Namun nasib seperti itu tidak menanti kami, karena kami mengikuti jalan setapak yang ditandai dengan baik melalui hutan pohon ek, beech, dan poplar. Setelah itu, kami berkendara untuk mengagumi kapel terpencil Nabi Elias, sebutan Elia di Yunani, yang dibangun pada abad ke-16 di lereng Gunung Titaros. Dari sana puncak-puncak besar Olympus terbentang di depan kami, berkilauan dan pucat di bawah sinar matahari sore, sementara seekor elang, burung Zeus, melayang dengan lesu.
Setelah keluar dari Ktima Bellou, kami mengikuti saran Afroditi dan berkendara ke selatan menuju reruntuhan kota kuno Dion. Sisa-sisa bangunan Helenistik dan Romawi terletak di tengah anak sungai dan tumbuh-tumbuhan yang subur. Kami menemukan altar tempat Alexander Agung melakukan pengorbanannya sebelum berangkat melakukan penaklukan besar-besaran melintasi Asia pada abad keempat SM. Itu adalah pengalaman yang kuat: perasaan yang menyentuh bukan mitos, tetapi sejarah.

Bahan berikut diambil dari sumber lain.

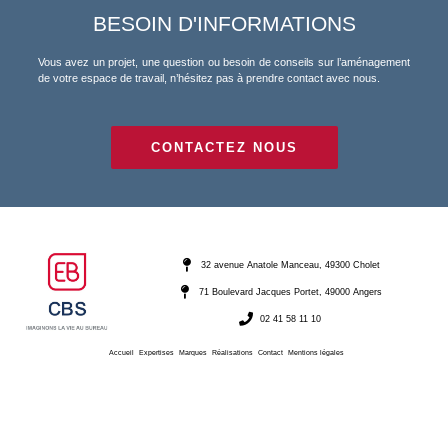
BESOIN D'INFORMATIONS
Vous avez un projet, une question ou besoin de conseils sur l’aménagement
de votre espace de travail, n’hésitez pas à prendre contact avec nous.
CONTACTEZ NOUS
32 avenue Anatole Manceau, 49300 Cholet
71 Boulevard Jacques Portet, 49000 Angers
02 41 58 11 10
Accueil
Expertises
Marques
Réalisations
Contact
Mentions légales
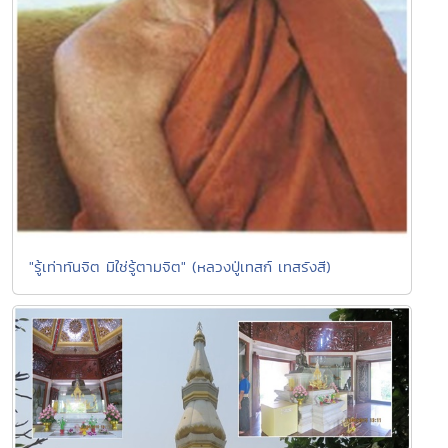
"รู้เท่าทันจิต มิใช่รู้ตามจิต" (หลวงปู่เทสก์ เทสรังสี)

Beberapa jam kemudian, kami sampai di tepi Volos. Kota yang direncanakan dengan jaringan listrik ini tidak mencerminkan mitos kuno, kecuali berdasarkan lokasinya, karena kota ini hampir seluruhnya dibangun kembali setelah gempa bumi tahun 1955. Namun tak lama kemudian, Matthew dan saya mendaki semakin tinggi ke Gunung Pelion, mula-mula melewati kebun zaitun, lalu kebun apel di lereng yang lebih rendah, dan akhirnya mencapai deretan pohon kastanye yang banyak menghasilkan buah.

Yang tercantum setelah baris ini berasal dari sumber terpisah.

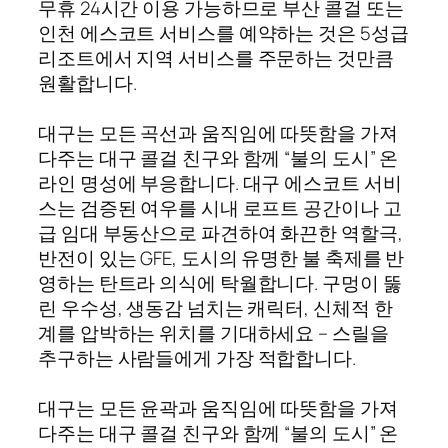
무휴 24시간 이용 가능하므로 부산 콜걸 또는
인천 에스코트 서비스를 예약하는 것은 5성급
리조트에서 지역 서비스를 주문하는 것만큼
원활합니다.
대구는 모든 곡선과 움직임에 따뜻함을 가져
다주는 대구 콜걸 친구와 함께 “불의 도시” 온
라인 명성에 부응합니다. 대구 에스코트 서비
스는 검증된 여우를 시내 로프트 공간이나 고
급 임대 부동산으로 파견하여 화끈한 역할극,
반전이 있는 GFE, 도시의 유명한 불 축제를 반
영하는 탄트라 의식에 탁월합니다. 구멍이 뚫
린 우수성, 생동감 넘치는 캐릭터, 신체적 한
계를 압박하는 위치를 기대하세요 – 스릴을
추구하는 사람들에게 가장 적합합니다.
대구는 모든 윤곽과 움직임에 따뜻함을 가져
다주는 대구 콜걸 친구와 함께 “불의 도시” 온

Dalam buku saya, saya menjelajahi kisah Medea, Jason, dan para Argonauts, di mana sang pahlawan bercerita kepada sang putri tentang tanah airnya dan “tebing-tebingnya yang indah dan terjal yang mengarah ke laut berbusa.” Potret itu ternyata akurat. Amanita Guesthouse dengan sembilan kamar yang nyaman terdiri dari rumah batu tradisional dan beberapa apartemen, semuanya terletak di taman tanaman obat yang menempel di lereng terjal Pelion.